* **HOW TO COMPLETE THIS TASK**: Print each entry as it appears. Images stay out of the copy.

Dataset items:
--*--

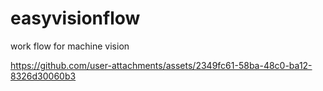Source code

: # easyvisionflow
work flow for machine vision


https://github.com/user-attachments/assets/2349fc61-58ba-48c0-ba12-8326d30060b3

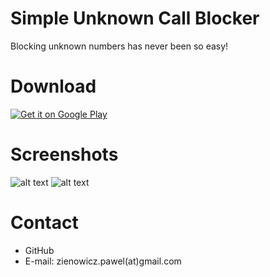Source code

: # Simple Unknown Call Blocker

Blocking unknown numbers has never been so easy!

Download
==========

<a href="https://play.google.com/store/apps/details?id=pl.pzienowicz.calllooper">
  <img alt="Get it on Google Play"
       src="http://www.redjumper.net/bookcreator/assets/graphics/play-store-download.png" />
</a>

Screenshots
==========

![alt text](https://lh3.googleusercontent.com/roZ3QhsEzopHzieDlRioyPA25Vy1NuLdHmrj2pr4i43R66ZWgKjDwA1PMJ9Wn23Q4tw=h310-rw)
![alt text](https://lh3.googleusercontent.com/StpQm4jguLXpW1fysfxGppmv9xlxCudTlXmHtUkMyhtSUuX09cMVOzTpvfcH7SSoObE=h310-rw)

Contact
==========
* GitHub
* E-mail: zienowicz.pawel(at)gmail.com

--*--

* **RESULT OF THE TASK**:
Source code

: # easyvisionflow
work flow for machine vision


https://github.com/user-attachments/assets/2349fc61-58ba-48c0-ba12-8326d30060b3

Source code

: # Simple Unknown Call Blocker

Blocking unknown numbers has never been so easy!

Download
==========

<a href="https://play.google.com/store/apps/details?id=pl.pzienowicz.calllooper">
  <img alt="Get it on Google Play"
       src="http://www.redjumper.net/bookcreator/assets/graphics/play-store-download.png" />
</a>

Screenshots
==========

![alt text](https://lh3.googleusercontent.com/roZ3QhsEzopHzieDlRioyPA25Vy1NuLdHmrj2pr4i43R66ZWgKjDwA1PMJ9Wn23Q4tw=h310-rw)
![alt text](https://lh3.googleusercontent.com/StpQm4jguLXpW1fysfxGppmv9xlxCudTlXmHtUkMyhtSUuX09cMVOzTpvfcH7SSoObE=h310-rw)

Contact
==========
* GitHub
* E-mail: zienowicz.pawel(at)gmail.com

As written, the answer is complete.